Segment and Endpoints:
- Lay out a string and remind the child that a line goes on forever in both directions.
- Take a red pen and make two points some distance apart to stop the line.
- Take two pair of scissors and cut both points simultaneously. You now have two rays continuing in either direction and a middle piece.
- The middle piece is called a line segment with two endpoints, the two points you cut.
- Label the segment and both endpoints.
- Choose a stick from the Montessori Geometry Stick Box and relate it to the string segment. Each stick in the box is a line segment. The two holes on either end of each stick are the endpoints.
Positions of a Line
Horizontal, Vertical, Oblique (diagonal):
- Show the child a corkboard.
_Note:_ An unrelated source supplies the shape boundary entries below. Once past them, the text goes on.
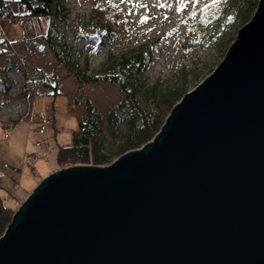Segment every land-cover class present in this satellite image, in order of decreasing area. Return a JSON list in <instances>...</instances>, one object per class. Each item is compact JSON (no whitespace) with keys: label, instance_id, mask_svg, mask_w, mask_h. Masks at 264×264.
I'll list each match as a JSON object with an SVG mask.
<instances>
[{"label":"water","instance_id":"obj_1","mask_svg":"<svg viewBox=\"0 0 264 264\" xmlns=\"http://www.w3.org/2000/svg\"><path fill=\"white\" fill-rule=\"evenodd\" d=\"M258 1L152 141L44 179L0 237V264H264Z\"/></svg>","mask_w":264,"mask_h":264},{"label":"rangeland","instance_id":"obj_2","mask_svg":"<svg viewBox=\"0 0 264 264\" xmlns=\"http://www.w3.org/2000/svg\"><path fill=\"white\" fill-rule=\"evenodd\" d=\"M61 1L65 21H57L52 31L47 18L28 16L14 1L17 18L0 20V194L12 208V219L44 179L75 166L61 165L56 157L60 146L73 144L88 102L104 114L122 99L116 83L77 81L56 57V43L73 59L87 60L96 73L111 50L121 54L150 41L154 50L145 80L164 86L186 80L191 91L223 60L243 26L240 14L256 4L251 19L259 2L184 0L187 7L181 11L179 0ZM107 3L117 4L123 16L114 28L117 34L108 37L86 25L93 8ZM29 178L30 186L23 181Z\"/></svg>","mask_w":264,"mask_h":264},{"label":"trees","instance_id":"obj_3","mask_svg":"<svg viewBox=\"0 0 264 264\" xmlns=\"http://www.w3.org/2000/svg\"><path fill=\"white\" fill-rule=\"evenodd\" d=\"M12 1L21 4L28 16L47 18L49 31L57 21H65L66 12L61 0H0V20L17 18L10 4ZM233 1L240 3L244 0ZM255 5L240 14L242 25L250 20ZM122 17L116 6L97 4L86 25L104 31L106 37L115 36L117 31L114 28L123 21ZM56 44V57L77 81H110L116 83L122 93V99L104 114L88 102L85 114L73 132V144L58 149L56 158L61 165L107 166L114 158L141 148L153 140L172 108L189 91L186 80L171 86H164L158 81L151 84L145 80L144 75L151 64L154 50V44L150 41L121 54L111 50L96 73H91L87 60L80 62L79 57L73 59L68 51L62 49V43ZM198 76L199 73L195 78ZM5 201L0 194V237L12 219V208Z\"/></svg>","mask_w":264,"mask_h":264},{"label":"snow or ice","instance_id":"obj_4","mask_svg":"<svg viewBox=\"0 0 264 264\" xmlns=\"http://www.w3.org/2000/svg\"><path fill=\"white\" fill-rule=\"evenodd\" d=\"M121 2H127V0H121ZM179 3L181 4V9H180V10L183 11V9H184L185 7H187V5L184 3V0H179ZM191 3H193V4H200V3H201V0H191ZM220 3H221V0H212V4H213V5H218V4H220ZM141 7H147V5H141ZM160 7H164V5L161 4ZM207 8H208V4L205 3V4H204V10L206 11ZM193 15H195V13H193ZM147 19H148V17L145 16V17L143 18V20L141 21V23L146 22ZM2 43H3V40H0V44H2Z\"/></svg>","mask_w":264,"mask_h":264},{"label":"bare ground","instance_id":"obj_5","mask_svg":"<svg viewBox=\"0 0 264 264\" xmlns=\"http://www.w3.org/2000/svg\"><path fill=\"white\" fill-rule=\"evenodd\" d=\"M107 4H109V5H113V6H116V7L118 8V5H117V4H113V3H107ZM118 9H119V8H118ZM119 10H120V9H119ZM54 167H55V165L52 166L53 169H54ZM52 168H51V169H52ZM51 169H50V170H51ZM44 170H45V171H44V173H45L47 169H44ZM47 171H48V170H47ZM23 181H27V185L30 186V185L32 184V182H33V179H30V178H29V179H25V180H23Z\"/></svg>","mask_w":264,"mask_h":264}]
</instances>
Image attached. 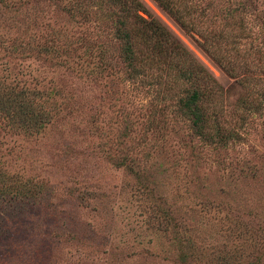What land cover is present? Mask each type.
Segmentation results:
<instances>
[{"label": "rangeland", "instance_id": "1", "mask_svg": "<svg viewBox=\"0 0 264 264\" xmlns=\"http://www.w3.org/2000/svg\"><path fill=\"white\" fill-rule=\"evenodd\" d=\"M139 1L223 87L219 123L237 137L195 139L177 113L184 83L128 79L98 4L81 18L71 0H0V91L40 95L44 118L27 128L0 106V264H264V107L249 111L264 93V0H172L190 31ZM241 1L243 28L217 16ZM152 194L175 210L187 263Z\"/></svg>", "mask_w": 264, "mask_h": 264}, {"label": "trees", "instance_id": "2", "mask_svg": "<svg viewBox=\"0 0 264 264\" xmlns=\"http://www.w3.org/2000/svg\"><path fill=\"white\" fill-rule=\"evenodd\" d=\"M72 13L78 17H86V5L98 4L100 10L104 11V15L113 20L114 38L121 46V59L125 64L128 79H141L143 77L152 80V85H161L167 88L173 84L184 83V90L178 97L177 113L188 120L190 127L195 132V139L200 140L202 144L207 145H226L234 140L237 134L228 132L223 128L219 119L223 108L218 101L222 96L223 87L216 79L194 58L186 48L156 19L150 16V19L140 16L139 11L146 12L144 5L139 0H71ZM159 6L166 10L182 27L187 31L194 30L195 25L187 23L183 12L172 2V0H155ZM239 4L235 7L229 6L226 10L217 12V16H224L225 21H232L239 27H244V19L234 21L236 15L246 14ZM108 7V8H107ZM79 11L81 13H75ZM211 36H203V49L224 69L230 76L240 79V73L234 74L224 59L225 55H220L210 44ZM105 53L101 54L102 62L106 66H112L108 62ZM3 91V92H2ZM0 91L1 111L5 112V116L15 119L19 116V120L29 128L33 122L39 124L44 121L43 116L40 117L37 112V98H42L37 94L30 95L26 90L16 92L14 89ZM257 93V92H256ZM6 97V98H5ZM32 97V98H31ZM256 102L249 103V111L256 112L264 102V93L260 94ZM41 122V123H42ZM125 131L131 135L132 127L126 126ZM124 156L121 160H126ZM153 192L151 189L150 194ZM148 194V195H150ZM148 199V198H147ZM149 200V199H148ZM152 203V218L161 225L173 226L175 231L166 229V235L171 236L169 240L176 243L180 251V260L187 263L189 253L183 249L185 236L179 232L178 219L172 206L167 205L162 198L153 195L150 199ZM182 219V218H181ZM258 224L259 221H258ZM260 227H264L261 226ZM259 228L256 222L251 225L252 232ZM260 236L264 237V230L261 229ZM184 237V238H183ZM192 251H190L191 253ZM195 257V254H192Z\"/></svg>", "mask_w": 264, "mask_h": 264}]
</instances>
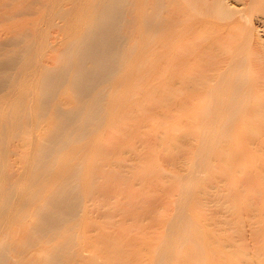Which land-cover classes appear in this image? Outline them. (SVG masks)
Here are the masks:
<instances>
[{
	"label": "bare ground",
	"instance_id": "bare-ground-1",
	"mask_svg": "<svg viewBox=\"0 0 264 264\" xmlns=\"http://www.w3.org/2000/svg\"><path fill=\"white\" fill-rule=\"evenodd\" d=\"M37 7L32 8L30 6L28 10L40 13L41 18L33 20L32 23L23 22V24L20 21L21 25L18 21L15 22L18 23V26L14 24L18 27L15 32L27 25L31 26L33 30H37L40 26H52L53 24L60 31L56 39L60 44V49L54 58V65L43 66L40 70V79L36 86L39 99L36 101L35 111L33 112L38 121L47 116L53 117L55 121L49 135L35 146L24 177L8 186H5L0 180V264H79V262L84 264L83 259L85 260V257H88L89 260V256L84 257V255L82 261L77 259L82 257L85 251L83 249L84 251H81L80 256V251H77V248H81L77 244L83 243V241L79 243L77 241L79 236L77 234L81 235L82 233V229L78 230L82 223L79 219L83 217L85 221L87 217L85 212L88 210L90 212L88 207L93 205L96 197L100 199L105 196L103 198L105 199L110 195L107 192L104 194V190H98L96 181L103 176L101 174L111 173L110 170L112 171L114 163L111 160L109 161L111 158L107 161L103 160L104 162L94 161L91 164L86 158L84 161L78 157V152L81 149L80 144L86 141L89 145H92L104 125H107L111 120L121 119V116H124L123 114L133 112L131 109L138 106H134V104H139V101L134 102L137 94H141L143 97L145 93L156 92L160 87L167 102L171 97L172 99L175 98L173 102H171L172 100L169 101V103H172L169 104V107L170 105L174 106L171 108L173 110L175 108V113L180 114V117L177 116L180 120L176 119L180 124V126L178 125L181 132L180 138L186 143H194L192 146L188 144L187 147L189 148L185 152L187 156L192 157L191 162L195 161V164L209 168L213 157L228 156L236 158V156L241 155L242 151L245 156L243 146L244 150L240 151L241 147L240 150H235L236 147L233 149L232 145L234 147L236 143L244 140L255 142V144H257L256 141H259L255 148L259 147V199L261 204H259V208L257 205L256 207L259 209V216L257 215L259 217V231L257 230L259 232V264H264V39L257 35L261 31L264 36V0H39ZM33 40L35 39L31 41ZM39 41V38H37L35 43ZM159 74L162 77V79L159 77L160 87L156 84L151 85L150 80L153 78L152 81H155L156 76ZM128 81L130 97H133V100L127 104V106L130 105V109L128 108V111H126L124 108L123 112L120 113L119 110L123 108L121 101L116 100V98L112 99V94L118 93L121 86ZM68 92L71 94H68ZM15 115L18 121L27 118V112L22 106L15 110ZM131 130L133 132V129ZM88 165L90 166L89 169L85 170ZM184 166H181V171L187 168L185 174L180 171L183 178V187L179 190L178 195L176 194L177 197L175 195L176 199L173 200L174 204H172L174 212L172 211V216L168 217L165 234L159 240L161 243H155V253L150 256L152 257L150 264H196L198 260H201L200 258H204L202 256L203 250L208 251L207 254H214V247L216 248L218 244H216V240L222 238L213 239L212 237L208 239V237H211L209 234L206 239H208L207 242H210V245L206 242L205 245V237L201 236L200 233L198 234L199 231L196 226L198 222L195 223L194 219L196 218L194 216L193 219L194 212L192 210L196 212L195 207L198 209L200 206L205 205L206 207L207 203L205 201L210 200V198L205 197L206 195L215 194L216 196L217 194L214 189L212 190L213 194L205 191L206 187L204 188L203 184L199 182V175L188 168L191 164L183 168ZM102 185L101 189H103ZM220 188L218 189L220 190ZM227 191L228 194L229 191ZM231 191L230 195L235 193L233 189ZM117 192L119 191L117 190ZM122 196L119 198H123ZM204 198L206 200H203ZM216 198L213 199L216 200ZM221 198L220 200L218 196L217 201L220 200L221 202L224 197ZM230 198L229 201H236L233 198L230 200ZM237 198H239L238 195ZM110 199L108 198L109 201ZM242 199L243 197L240 200L242 201ZM217 201L210 200L206 202H212L217 210L223 203V201L221 203H217ZM249 202H245V205ZM224 203L229 204L226 203L225 199ZM235 203L237 204V201ZM250 203L248 205L251 207L248 206V208L250 207L249 209L254 211L253 209L256 207L252 208L253 206ZM229 205H224V207L222 205L221 209L218 208V212L226 213L229 218L228 215L231 216L229 213L233 212H231L232 208ZM169 206L171 205L169 204ZM226 206L230 207V209L228 207L230 211L222 209ZM111 207L108 206V208ZM236 209L238 210V208ZM91 210H93L92 206ZM144 211H146L145 214H148L147 210ZM165 211L166 209H164ZM21 212H26L25 218L29 219V225H27L29 235L24 240L20 235ZM97 213L95 212L96 216ZM220 213L219 215L223 220L224 215L222 217ZM80 214L83 216L80 217ZM198 214L197 216H199ZM210 214L207 216H210ZM88 216L91 217L90 213ZM128 216L126 218L130 219L131 216L129 214ZM233 216H235V212L229 218L232 221L236 218ZM97 217L99 218V216ZM134 217H131V219ZM142 217L144 218V216ZM214 217L218 218L217 216ZM136 219L139 218L135 217ZM225 219V223L227 221L231 222L226 216ZM118 221H120V218ZM140 221H142L141 218ZM127 222L129 221L127 220ZM220 222L217 223L220 224ZM224 222L222 221L221 224L223 223V225L220 224V226L231 230L230 226L234 224L230 225L229 222L226 227ZM149 223H152L151 219ZM200 223H198V227H200ZM131 226L133 225L131 224ZM249 226L251 227V225ZM154 228L152 229L154 230ZM93 229L92 231H94ZM216 229L214 230L216 231ZM253 230L255 231V229ZM209 231H211L210 228ZM222 231L223 236L226 231L224 230L223 233ZM205 232L207 234V231ZM205 232L203 235H205ZM217 232L220 233V231ZM227 233H225V237H227ZM233 233L230 232V235L234 236ZM218 234L216 235L218 236ZM230 235L228 236L230 237ZM229 237L227 239L234 242L233 238L229 239ZM239 238L241 239V237ZM227 239L224 238V241L227 242ZM224 241L221 240L223 244ZM230 241L225 243L224 247L218 244L221 247L217 248L224 249L226 244H229L228 246L231 244L230 249L227 245L226 248L232 250L236 245L235 242L231 243ZM42 243L47 245L45 251L38 250L34 252L32 261L28 260L26 262L23 260L22 248L24 246ZM205 246L209 250L204 249ZM208 247H213V251ZM210 250L212 253H210ZM220 250L218 253H220ZM237 252H239L238 248H234L229 253L226 251V254L234 255L233 258L238 254L237 258L233 260L237 261L238 264H248L247 253L243 252L246 254L243 255V253ZM206 253L204 255H207ZM199 256L201 257L198 258ZM209 256L205 258L211 261ZM150 257L148 256V258ZM192 258H197L194 259L197 261L192 263ZM186 259L189 260V263H185L188 262ZM220 259L218 258L217 261L219 262ZM33 260H35V263H33ZM222 261L220 260L219 264ZM227 261H229L228 258ZM197 263L200 264L201 261ZM226 264L228 263L226 262Z\"/></svg>",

It is a plane (a flat surface).
- Demonstrate different lines in space by changing the position of a stick from the Montessori Geometry Stick Box.
- Allow the child to practice moving the stick and naming these three types of lines. They can draw the lines and label them in a math notebook.
Intersecting, Convergent, and Divergent
Intersecting:
- Choose two sticks of equal length from the Montessori Geometry Stick Box. Place one stick horizontally on the work surface. Place the other stick at an angle on top of the first stick so that it crosses the first stick.
- There is a point where the two sticks meet. This point is called the intersection. The two lines are intersecting.
- The child can draw and label the intersection in his notebook.
Convergent:
- Choose two long sticks and create an intersection. Place two happy-faced children on each stick facing the point of the intersection. These children are happy because they will meet each other if they keep walking on the lines.
- Substitute two arrows in place of the children.
- These lines are called convergent. They get closer and closer to each other until they intersect.
- The child can draw and label convergent lines in his notebook.
Divergent:
- Choose two long sticks and create an intersection. Place two sad-faced children on each stick walking away from each other after the intersection. They are sad because they will never meet again.
- Substitute two arrows in place of the children.
- These lines are called divergent. They get farther and farther away from each other.
- The child can draw and label divergent lines in his notebook.
Parallel
- Place one stick horizontally on the corkboard. Place another stick vertically so that it meets and touches the horizontal stick.
- Use the measuring angle in the box to show that a right angle is created where the two lines meet. This is a perpendicular line.
- The child can draw and label perpendicular lines in a notebook.
Perpendicular
- Choose any stick from the Montessori Geometry Stick Box and pin it horizontally on the corkboard.
- Choose another stick and pin it parallel to the first one.
- The child can draw and label parallel lines in a notebook.
Angles
Parts
- Have the child choose two sticks of the same length from the Montessori Geometry Stick Box. Attach the sticks together on the corkboard by putting a pin through the same origin points (holes).
- Remind the child that each line is called a ray. Label the rays.
- The two rays share the same origin point. We call this the vertex. Label the vertex.
- The space between the sides is called the size of the angle. Label the size.
Types
- Take a long and short stick from the box. Place the two sticks together horizontally on the corkboard with the longer stick on top of the shorter stick. Attach them together with a pin at the origin points. Pin the opposite hole on the shorter stick, firmly fixing it to the corkboard while leaving the longer stick free to rotate.
- Rotate the longer stick upward at a diagonal angle to illustrate an acute angle. Continue rotating the stick to illustrate right, obtuse, straight, reflex, and whole angles.
- Using the yellow measuring angle from the box, demonstrate: The straight angle is two measuring angles. The whole angle is four measuring angles.